▼

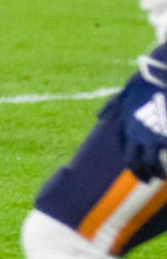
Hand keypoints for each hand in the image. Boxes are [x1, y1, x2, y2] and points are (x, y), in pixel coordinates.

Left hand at [120, 61, 166, 181]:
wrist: (158, 78)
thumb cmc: (145, 85)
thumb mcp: (124, 94)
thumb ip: (112, 107)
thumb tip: (98, 117)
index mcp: (128, 127)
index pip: (126, 153)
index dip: (132, 164)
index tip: (137, 170)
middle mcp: (137, 134)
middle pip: (135, 162)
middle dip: (141, 174)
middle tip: (147, 180)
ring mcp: (152, 135)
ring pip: (152, 163)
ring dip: (157, 173)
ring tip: (162, 176)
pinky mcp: (164, 136)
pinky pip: (165, 156)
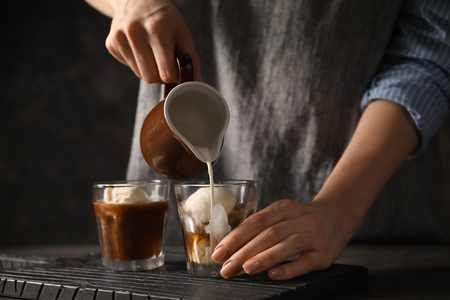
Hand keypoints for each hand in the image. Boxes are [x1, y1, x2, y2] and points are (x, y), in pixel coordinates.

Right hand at [105, 0, 200, 82]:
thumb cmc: (164, 17)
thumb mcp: (182, 31)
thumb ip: (191, 57)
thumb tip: (196, 80)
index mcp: (157, 29)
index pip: (166, 72)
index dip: (174, 75)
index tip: (176, 69)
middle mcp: (135, 33)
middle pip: (150, 77)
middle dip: (160, 76)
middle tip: (165, 64)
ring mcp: (119, 38)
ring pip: (139, 74)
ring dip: (149, 69)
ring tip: (152, 52)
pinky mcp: (111, 43)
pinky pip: (129, 67)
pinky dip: (137, 63)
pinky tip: (139, 48)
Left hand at [211, 199, 349, 279]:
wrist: (338, 215)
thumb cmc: (301, 220)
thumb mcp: (283, 214)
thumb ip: (261, 227)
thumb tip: (229, 248)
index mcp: (283, 208)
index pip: (255, 221)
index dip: (235, 237)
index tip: (219, 253)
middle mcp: (299, 218)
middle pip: (268, 234)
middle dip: (244, 251)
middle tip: (227, 267)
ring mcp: (314, 235)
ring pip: (287, 244)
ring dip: (265, 257)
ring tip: (246, 268)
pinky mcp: (325, 253)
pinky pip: (307, 260)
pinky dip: (290, 267)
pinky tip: (275, 274)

▲

TASK INSTRUCTIONS
Output only the stretch above from the line with "thumb cmc: (145, 85)" through the line with "index pip: (255, 221)", reproduced exactly. Exclude pictures.

RESPONSE TO THE TASK
thumb cmc: (145, 85)
thumb mcp: (124, 94)
thumb ip: (112, 107)
thumb tip: (98, 117)
index mcp: (128, 127)
index pip: (126, 153)
index dip: (132, 164)
index tip: (137, 170)
middle mcp: (137, 134)
middle pip: (135, 162)
middle dip: (141, 174)
middle tip: (147, 180)
ring mcp: (152, 135)
ring pip: (152, 163)
ring dip: (157, 173)
ring tip: (162, 176)
pinky mcp: (164, 136)
pinky pip: (165, 156)
Hand keypoints for each hand in the image. Boxes are [x1, y1, x2, y2] and points are (x, y), in pixel coordinates.

Right hand at [105, 0, 200, 82]:
thumb cmc: (164, 17)
thumb mcp: (182, 31)
thumb ip: (191, 57)
thumb tip: (196, 80)
index mcp: (157, 29)
index pip: (166, 72)
index dip: (174, 75)
index tip: (176, 69)
middle mcp: (135, 33)
middle pip: (150, 77)
middle dip: (160, 76)
middle tip: (165, 64)
ring mcp: (119, 38)
ring pip: (139, 74)
ring dip: (149, 69)
ring tip: (152, 52)
pinky mcp: (111, 43)
pinky pip: (129, 67)
pinky dip: (137, 63)
pinky tip: (139, 48)
Left hand at [211, 199, 349, 279]:
wrist: (338, 215)
thumb cmc: (301, 220)
thumb mcp: (283, 214)
thumb ip: (261, 227)
thumb tip: (229, 248)
index mcp: (283, 208)
index pip: (255, 221)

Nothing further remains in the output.